EL CAMINO A SEGUIR DE ENVE
¿Cómo combatir mejor el pinchazo por pellizco? Si estás dispuesto a comprometer tu experiencia de conducción, puedes usar presiones de neumático más altas, instalar neumáticos resistentes, añadir algún tipo de inserto antipinchazos o simplemente rodar despacio y con cuidado. Ninguna de estas opciones nos parece divertida.

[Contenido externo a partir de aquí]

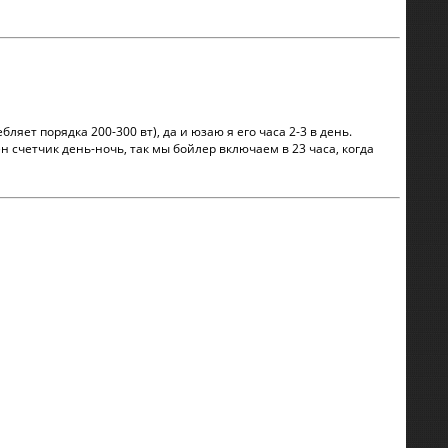
ляет порядка 200-300 вт), да и юзаю я его часа 2-3 в день.
н счетчик день-ночь, так мы бойлер включаем в 23 часа, когда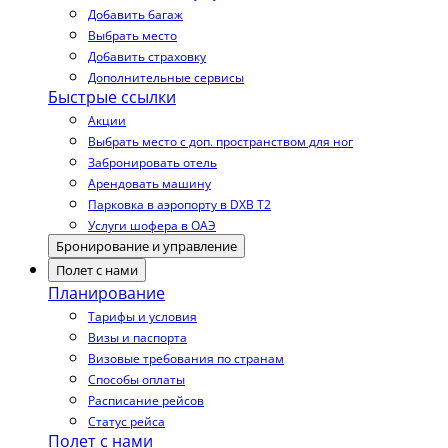
Добавить багаж
Выбрать место
Добавить страховку
Дополнительные сервисы
Быстрые ссылки
Акции
Выбрать место с доп. пространством для ног
Забронировать отель
Арендовать машину
Парковка в аэропорту в DXB T2
Услуги шофера в ОАЭ
Бронирование и управление
Полет с нами
Планирование
Тарифы и условия
Визы и паспорта
Визовые требования по странам
Способы оплаты
Расписание рейсов
Статус рейса
Полет с нами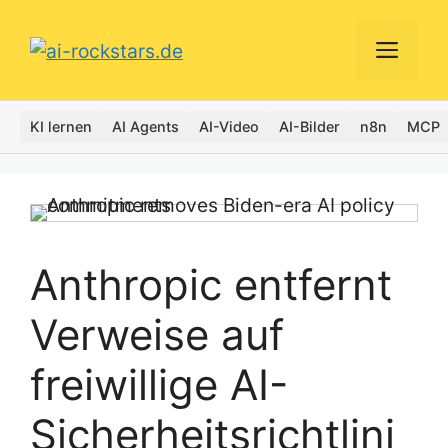
Zum
Inhalt
Men
springen
KI lernen
AI Agents
AI-Video
AI-Bilder
n8n
MCP
Anthropic entfernt
Verweise auf
freiwillige AI-
Sicherheitsrichtlini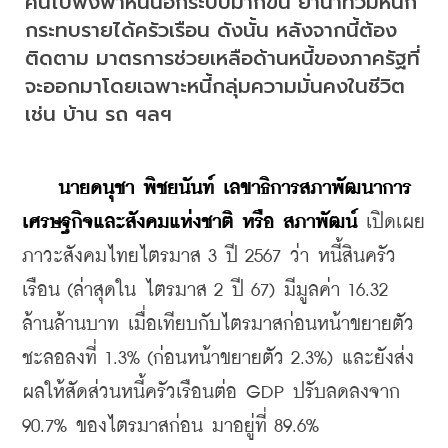
คนไปพึ่งพาหนี้นอกระบบมากขึ้น ย้ำน้ำท่วมหนัก
กระทบรายได้ครัวเรือน ดังนั้น หลังจากนี้ต้อง
ติดตาม มาตรการช่วยเหลือด้านหนี้ของภาครัฐที่
จะออกมาโดยเฉพาะหนี้กลุ่มความมั่นคงในชีวิต 
เช่น บ้าน รถ ฯลฯ
นายดนุชา พิชยนันท์ เลขาธิการสภาพัฒนาการ
เศรษฐกิจและสังคมแห่งชาติ หรือ สภาพัฒน์
 เปิดเผย
ภาวะสังคมไทยไตรมาส 3 ปี 2567 ว่า หนี้สินครัว
เรือน (ล่าสุดใน ไตรมาส 2 ปี 67) มีมูลค่า 16.32 
ล้านล้านบาท เมื่อเทียบกับไตรมาสก่อนหน้าขยายตัว
ชะลอลงที่ 1.3% (ก่อนหน้าขยายตัว 2.3%) และยังส่ง
ผลให้สัดส่วนหนี้ครัวเรือนต่อ GDP ปรับลดลงจาก 
90.7% ของไตรมาสก่อน มาอยู่ที่ 89.6%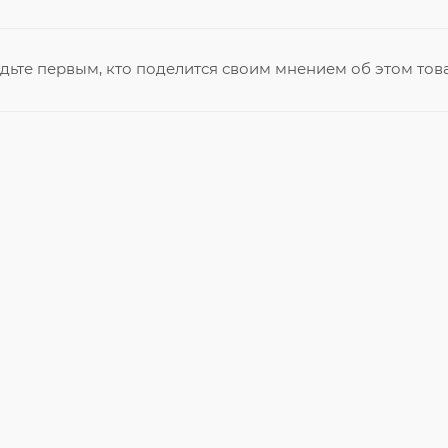
дьте первым, кто поделится своим мнением об этом тов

En ENVE no creemos en los compromisos. Lo queremos todo: ligero y resistente, rígido pero cómodo, y además queremos resistencia a los pinchazos por pellizco. Por esta razón, hemos pasado los últimos dos años invirtiendo en un rediseño completo de la línea M Series de ruedas de carbono completo para bicicletas de montaña. La nueva M Series cuenta con dos tecnologías innovadoras: una, el Wide Hookless Bead, reduce considerablemente la propensión a los pinchazos por pellizco para los ciclistas de trail y de campo a través; la otra, nuestra banda protectora de llanta, elimina completamente los pinchazos por pellizco en las aplicaciones de gravedad donde son más frecuentes.

Para una verdadera confianza, opciones reales y una conducción sin limitaciones.